### Records to use:
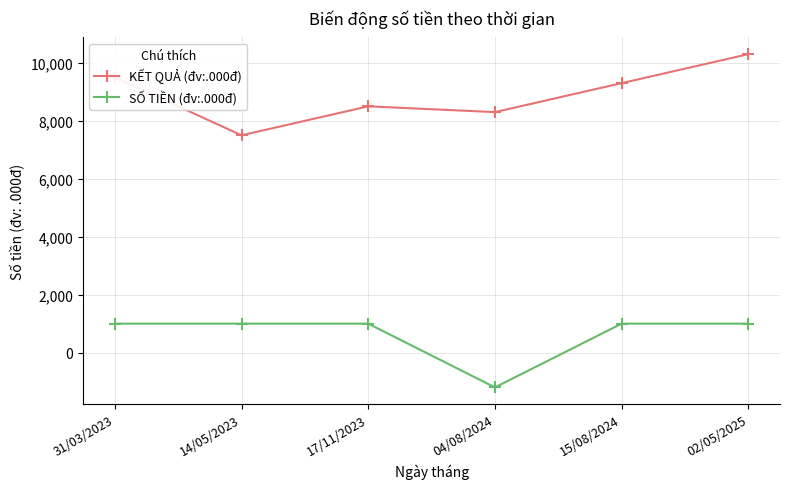

Is it true that SỐ TIỀN (đv:.000đ) equals -1200 at 04/08/2024?

True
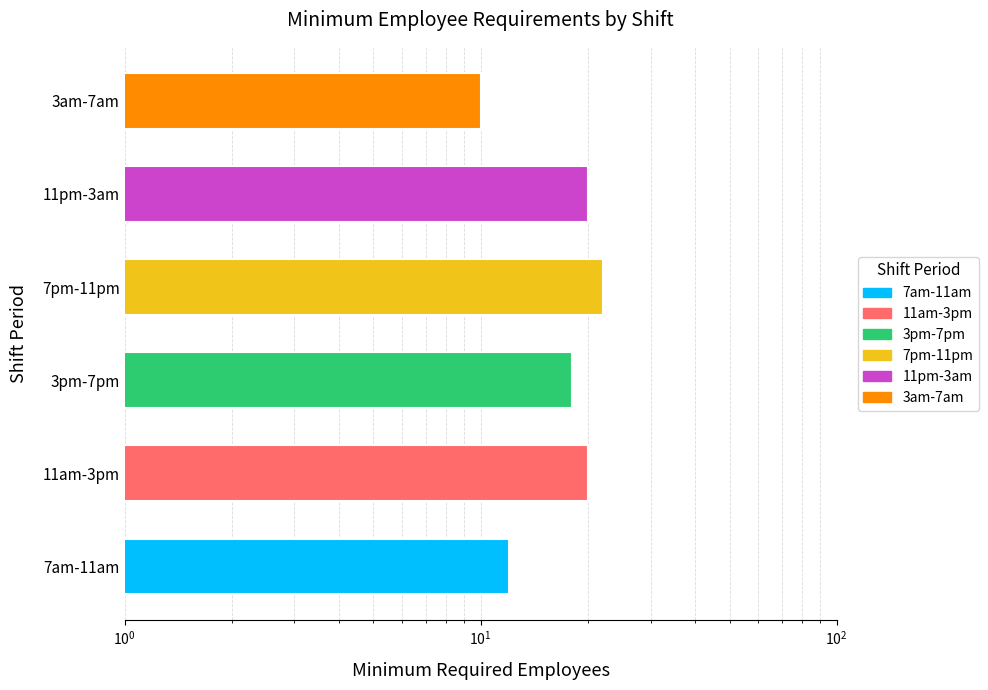

What is the sum of the values at 3am-7am and 7pm-11pm?

32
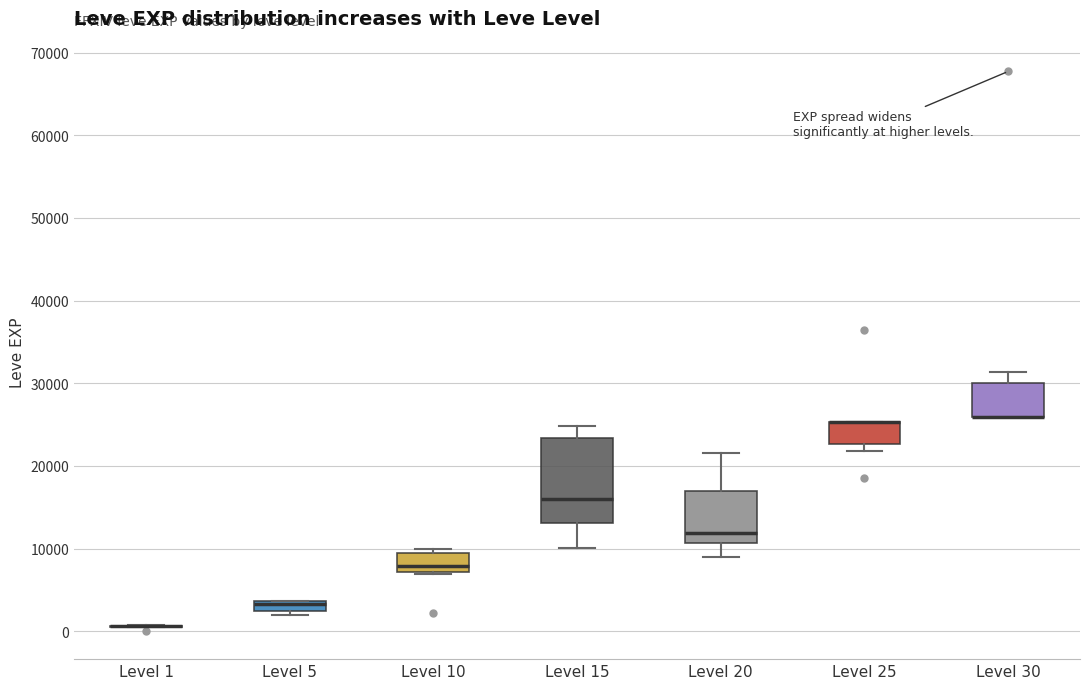

Which box is the tallest, from its lower edge to its upper edge?

Level 15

### Work item:
Turn the data above into a numbered list of its lines, dropping the blank lines. Leave the pictures out.

### Solution for this task:
1. Is it true that SỐ TIỀN (đv:.000đ) equals -1200 at 04/08/2024?
2. True
3. What is the sum of the values at 3am-7am and 7pm-11pm?
4. 32
5. Which box is the tallest, from its lower edge to its upper edge?
6. Level 15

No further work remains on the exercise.